[Opening Supplied data section]
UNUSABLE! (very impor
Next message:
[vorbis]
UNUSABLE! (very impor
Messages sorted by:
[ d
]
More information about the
[Closing Supplied data section]
[Opening Supplied data section]
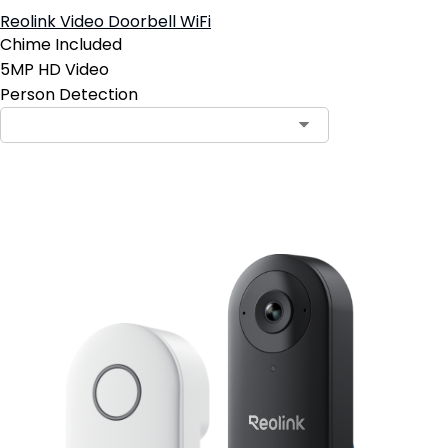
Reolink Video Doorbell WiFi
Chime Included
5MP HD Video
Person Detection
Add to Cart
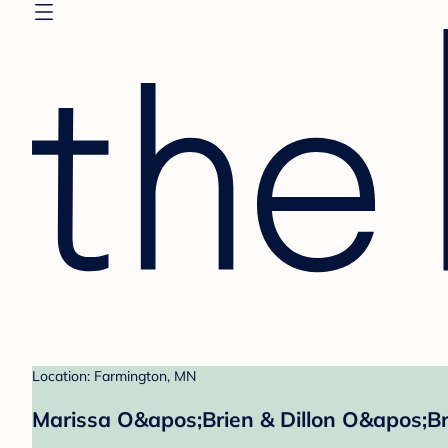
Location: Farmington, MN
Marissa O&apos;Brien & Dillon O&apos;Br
[Closing Supplied data section]
- **Exercise**
Turn the rows from the line containing "Location: Farmington, MN" through the line containing "Marissa O&apos;Brien & Dillon O&apos;Br", inclusive, into a numbered list, omitting any blank lines.

- **Problem solution**
1. Location: Farmington, MN
2. Marissa O&apos;Brien & Dillon O&apos;Br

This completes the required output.